As more and more states keep voting to legalize or decriminalize marijuana, the stigma around the drug is beginning to subside.
But do you know how this stigma started in the first place? How did a substance with a rich history of sacred traditions, the primary effects of which include pain relief, giggling and getting the "munchies," end up on a list of Schedule I drugs in the United States?
The secret history behind the government's war on marijuana is complicated – and fascinating.
Many historians point to the Marijuana Tax Act of 1937 as a key turning point. Let's take a look at this legislation, what led to its passage, how marijuana became illegal entirely, and how the world of faith and religion is all wrapped up in it.
Medical and Spiritual Origins of Cannabis Use
To understand anti-marijuana sentiment, we must take a look back in time.
In the 17th century, the growth and cultivation of hemp (which is just very low strength cannabis) was actually encouraged by local and state governments. Its strong fibers were used to make goods ranging from clothing to paper, and hemp was accepted as legal tender in a handful of states.
Following the Civil War, marijuana became a popular ingredient in medicinal products and home remedies, and was sold openly in local pharmacies.

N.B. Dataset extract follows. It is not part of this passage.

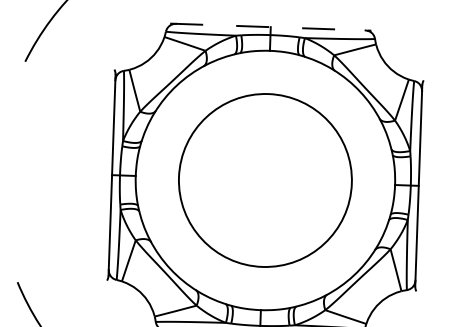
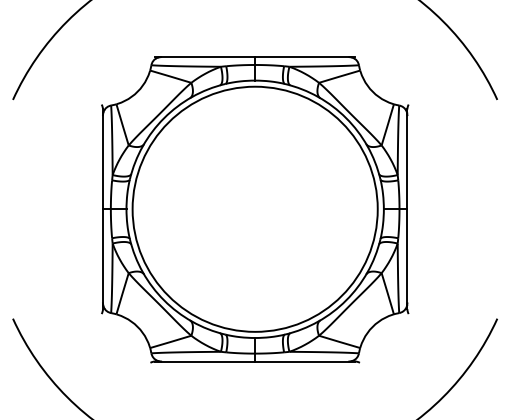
line: (271, 27) -> (255, 57), dashed -> solid
circle: (264, 179) -> (254, 208), size x1.43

In less common instances, it was also used for recreational purposes and religious rituals.
For example, many Native American tribes included cannabis in their sacred rituals and ceremonies. It was seen as a catalyst for spiritual meditation, and was often an ingredient found in the sacred pipes that were smoked in social settings.
Marijuana Fears Spread
But in the early 1900s, things rapidly changed. Following the Mexican Revolution in 1910, many Mexican immigrants made their way north, bringing an even stronger tradition of recreational marijuana use with them.
As a result of xenophobic prejudice, marijuana quickly went from that secret ingredient in grandma’s home remedy for headaches to a scourge associated with Mexican immigrants.
That fear continued to grow over the coming years, but it wasn't until the 1930s that it exploded in full force.
Unfortunately, the Great Depression only stoked these racial tensions further and when the Federal Bureau of Narcotics (FBN) was created in the early 1930s, more than half the states had already outlawed marijuana.
The anti-marijuana campaign was urged on by hastily funded and shoddily researched studies linking marijuana use to violent and depraved behavior.
You've probably heard of the infamous 1936 film "Reefer Madness" which described marijuana as "the burning weeding with its roots in Hell." The film also claimed marijuana use led to violent crime:
Despite a lack of evidence behind that claim, many people took the warning seriously.
However, there is evidence that it ultimately could have been the greed of a media mogul – not fear about the drug's effects – that laid the foundation for the criminalization of cannabis.
Marijuana Tax Act Drops the Hammer
August 2nd marks the 86th anniversary of the passage of the Marihuana Tax Act of 1937 (now written as "marijuana"), a landmark law in the war on drugs.
This legislation placed an exorbitant excise tax on all sales of hemp, essentially rendering all individual sales and transfers amongst individuals illegal.
However, some historians argue that while public opinion was clearly allied against "evil weed," the law was not a public safety measure. Rather, it was a convenient way to wage a legal war on the hemp industry, a war that favored prominent newspaper magnates like William Randolph Hearst. Hearst was reportedly terrified that cannabis cultivation would eventually encroach upon land that would otherwise be used to produce paper, raising the printing costs for his enormous publishing empire. As a result, he allegedly pushed hard for the tax act.
There is also evidence that the push for criminalization was motivated by overt racism.
This fateful but oft-forgotten legislation kicked off 60 years of prohibition and millions of incarcerations. Only in the past 10 years has the status quo finally reversed course.
A Sticky Situation
You might be wondering: what is the faith connection here? Well, cannabis has long had religious significance in many cultures and faiths, and we've written extensively about the spiritual connection cannabis has to numerous belief systems.
For example, scientists recently discovered that a burnt substance on an altar at the center of an ancient Jewish religious site was indeed cannabis – lending credence to the belief that it was used in ancient Jewish rituals.
Pagan and shamanistic cultures have used cannabis to seek spiritual enlightenment for thousands of years. Hindus consume a substance called bhang during the festival Holi, made out of – you guessed it – cannabis.
Cannabis has a deep history and connection to many different cultures and faiths... and yet it still faces significant public stigma, in part due to key historical events such as the Marijuana Tax Act.
Question is, is it high time that changes?